Attention to the goal of zero-defects also reveals what risk managers and family members fear: some patient injuries are not reported, starting with the person directly involved in the incident and ranging through leadership. The Joint Commission acknowledged this reality: “Leaders must consistently make safety a top priority in their decision-making. Safety must be supported at all levels of the organization and by both administrative and clinical leaders. Unfortunately, patients and health care staff may perceive a considerable difference between what leaders say and what is actually occurring—for example, when leaders do not support the reporting or managing of errors for fear of litigation.” In reality, it it’s the hiding and cover-up that sends some patients to plaintiff attorneys so that they can get answers to the question of what went wrong.
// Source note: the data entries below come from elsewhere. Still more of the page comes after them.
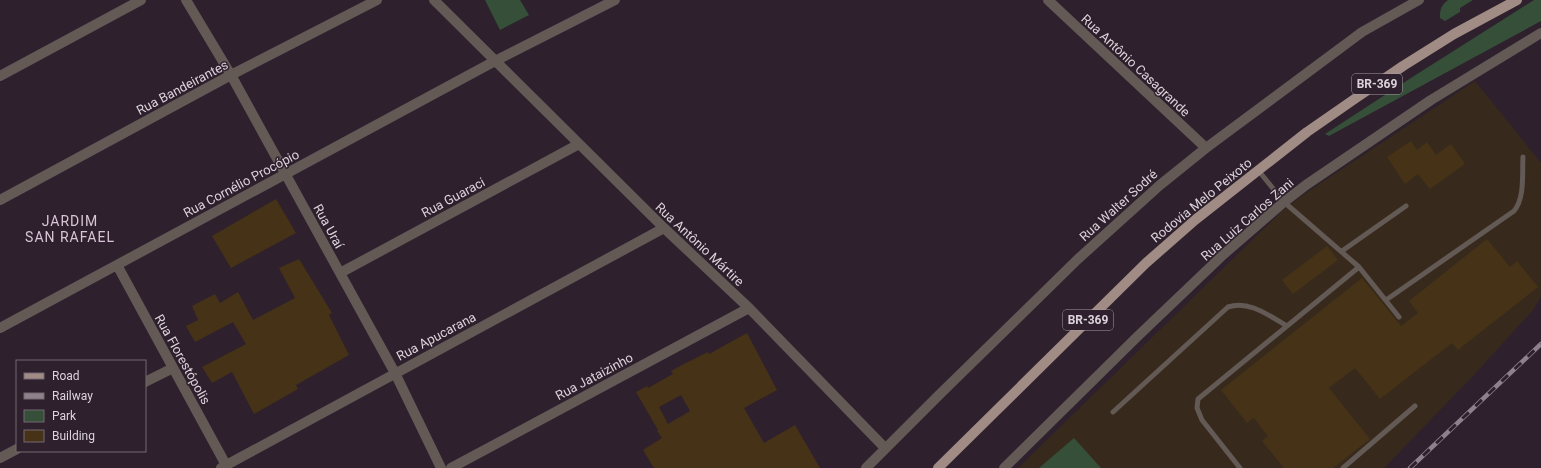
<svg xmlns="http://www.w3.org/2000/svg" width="1541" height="468" viewBox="0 0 1541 468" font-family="Roboto,sans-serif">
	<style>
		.industrial { fill: #372a1c }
		.green { fill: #354f39 }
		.building { fill: #463216; fill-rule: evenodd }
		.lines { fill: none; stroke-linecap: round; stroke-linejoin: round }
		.service { stroke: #635955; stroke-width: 5 }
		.minor { stroke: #635955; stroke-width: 10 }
		.primary { stroke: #a08c84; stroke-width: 10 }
		.rail-casing { stroke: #8d818c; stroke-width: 4.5 }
		.rail { stroke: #2e202d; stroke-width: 3; stroke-dasharray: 9; stroke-linecap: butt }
		.labels { text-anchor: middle; stroke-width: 3; stroke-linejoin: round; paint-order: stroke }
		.shield { fill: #2e202d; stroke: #a89da7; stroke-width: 1 }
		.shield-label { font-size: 12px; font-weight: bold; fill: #dcd3db }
		.street-label { font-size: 13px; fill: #dcd3db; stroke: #2e202d }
		.neighbourhood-label { font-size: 14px; letter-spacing: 1px; fill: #d8c4d6; stroke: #2e202d }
	</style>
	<rect width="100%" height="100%" fill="#2e202d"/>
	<path class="industrial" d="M1475 81 1541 163V297L1533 310 1473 376 1384 468H1018L1284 209 1306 193Z"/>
	<path class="green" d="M485 0H520L529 15 500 30Z
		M1448 0H1473L1460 8V12L1445 21 1440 18C1440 8 1441 6 1448 0Z
		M1534 0H1541V21L1329 136 1325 134 1414 76Z
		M1074 438 1101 468H1039Z"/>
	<path class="building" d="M1411 141 1417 150 1427 142 1436 155 1451 144 1465 164 1430 189 1418 174 1405 184 1387 157Z
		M276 199 296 233 231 268 212 236Z
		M1487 239 1510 267 1517 261 1538 287 1458 350 1452 343 1380 399 1355 368 1329 388 1370 439 1333 468H1284L1262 441 1268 436 1254 418 1247 423 1221 390 1362 278 1401 326 1418 313 1409 301Z
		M1327 246 1338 260 1293 294 1282 280Z
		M299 259 332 313 329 315 349 355 296 385 298 389 254 414 232 372 212 383 202 367 246 344 233 322 195 342 186 326 198 320 192 306 215 294 220 303 238 292 253 320 295 298 279 268Z
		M747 333 777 390 744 408 764 443 795 425 820 468H654L643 450 662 438 657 431 658 430 636 392 647 386 648 388 673 374 671 371 684 364 708 352 709 354ZM681 395 690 411 668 424 659 407Z"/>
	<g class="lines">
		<path class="service" d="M1258 170 1284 202 1359 267 1399 317
			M1342 251 1406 206
			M1386 300 1514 211C1525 198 1522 174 1523 157
			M1113 412 1228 307C1250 300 1269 316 1287 326
			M1240 468 1202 420 1197 408 1198 399 1359 267
			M1343 468 1415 406"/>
		<path class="minor" d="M186 0 231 75 395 373 441 468
			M434 0 664 228 749 308 885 448
			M1048 0 1206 148
			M0 76 141 0
			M0 200 231 75 377 0
			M117 265 226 465
			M340 273 579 144
			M0 328 495 61 615 0
			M145 382 173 368
			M0 458 17 449
			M221 468 664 228
			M451 468 749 308
			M866 468 939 395 1078 259 1160 185 1206 148 1362 32 1419 0
			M1004 468 1139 335 1224 254 1284 202 1306 185 1431 100 1541 33"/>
		<path class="primary" d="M938 468 1146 263 1195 220 1307 132 1356 98 1403 66 1454 34 1517 0"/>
		<defs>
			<path id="rail" d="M1410 468 1541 344"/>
		</defs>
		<use href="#rail" class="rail-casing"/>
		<use href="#rail" class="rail"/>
	</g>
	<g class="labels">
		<g class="shield">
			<rect x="1352" y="74" width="50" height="20" rx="3"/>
			<rect x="1063" y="310" width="50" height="20" rx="3"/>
		</g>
		<g class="shield-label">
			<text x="1377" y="88">BR-369</text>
			<text x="1088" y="324">BR-369</text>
		</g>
		<g class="street-label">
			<text transform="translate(1136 65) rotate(43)" y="5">Rua Antônio Casagrande</text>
			<text transform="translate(182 87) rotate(-28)" y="5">Rua Bandeirantes</text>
			<text transform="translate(241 183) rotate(-28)" y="5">Rua Cornélio Procópio</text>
			<text transform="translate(453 197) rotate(-28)" y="5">Rua Guaraci</text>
			<text transform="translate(1201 200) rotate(-39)" y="5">Rodovia Melo Peixoto</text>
			<text transform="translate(1118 205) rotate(-42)" y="5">Rua Walter Sodré</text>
			<text transform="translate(1247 219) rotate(-41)" y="5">Rua Luiz Carlos Zani</text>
			<text transform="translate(329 226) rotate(61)" y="5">Rua Uraí</text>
			<text transform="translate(700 244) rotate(43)" y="5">Rua Antônio Mártire</text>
			<text transform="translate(436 336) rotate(-28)" y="5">Rua Apucarana</text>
			<text transform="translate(183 359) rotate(61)" y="5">Rua Florestópolis</text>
			<text transform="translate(594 376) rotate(-28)" y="5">Rua Jataizinho</text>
		</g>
		<g class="neighbourhood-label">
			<text x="70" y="226">JARDIM<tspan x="70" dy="16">SAN RAFAEL</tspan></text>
		</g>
	</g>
	<rect x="16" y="360" width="130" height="92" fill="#2e202d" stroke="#746873"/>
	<rect x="24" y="373" width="20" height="6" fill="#a08c84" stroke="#746873"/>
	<text x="52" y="380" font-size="12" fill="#dcd3db">Road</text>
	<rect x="24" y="393" width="20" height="6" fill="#8d818c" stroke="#746873"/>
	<text x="52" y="400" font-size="12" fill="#dcd3db">Railway</text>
	<rect x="24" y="410" width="20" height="12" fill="#354f39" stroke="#746873"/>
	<text x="52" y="420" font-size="12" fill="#dcd3db">Park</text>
	<rect x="24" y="430" width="20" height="12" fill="#463216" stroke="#746873"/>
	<text x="52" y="440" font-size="12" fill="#dcd3db">Building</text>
</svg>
I recall sitting in a hospital Pharmacy and Therapeutics Committee meeting some years ago while the director of nursing had to explain each of the 6 medication error incident reports that had occurred that month in a 600 bed hospital. The physician said, “I want there to be zero errors!” I pulled the vice president of nursing aside and said, “We’re not getting accurate reporting. Statistically, there should be a much larger number of incident reports.” She disagreed. However, the nursing department disciplined nurses who made errors. The policy was to terminate the nurse after three errors had occurred. Not surprisingly, nurses were reluctant to report errors, as they functioned within a culture of fear.

That culture of fear is being replaced by a culture that focuses on just handling of staff after an error occurs. The Joint Commission addressed this inherent conflict in the new Sentinel Event Alert: “Actions taken in response to adverse events can be administrative or disciplinary as well as safety-related. These actions must not only be fair, they must be perceived to be fair; otherwise, future reporting of events may be discouraged. Such an approach is consistent with a culture of safety and is symbolic of a ‘just’ culture. A just culture is not wholly blame-free. It is one that has a clear and transparent process for evaluating errors and separating egregious unsafe acts from the small errors that people make every day, because we are human. The large errors are considered for disciplinary action with a set of guidelines that are applied equitably and consistently across all groups within the organization. It is the small errors that should not be cause for blame or punishment but should rather be recognized as important sources of information about system vulnerabilities.”

Leaders have critical roles to play in supporting staff who report errors and in making the changes needed to plug holes. The Joint Commission’s Alert is a needed directive to add more light to a subject that can hide in the shadows of the corner.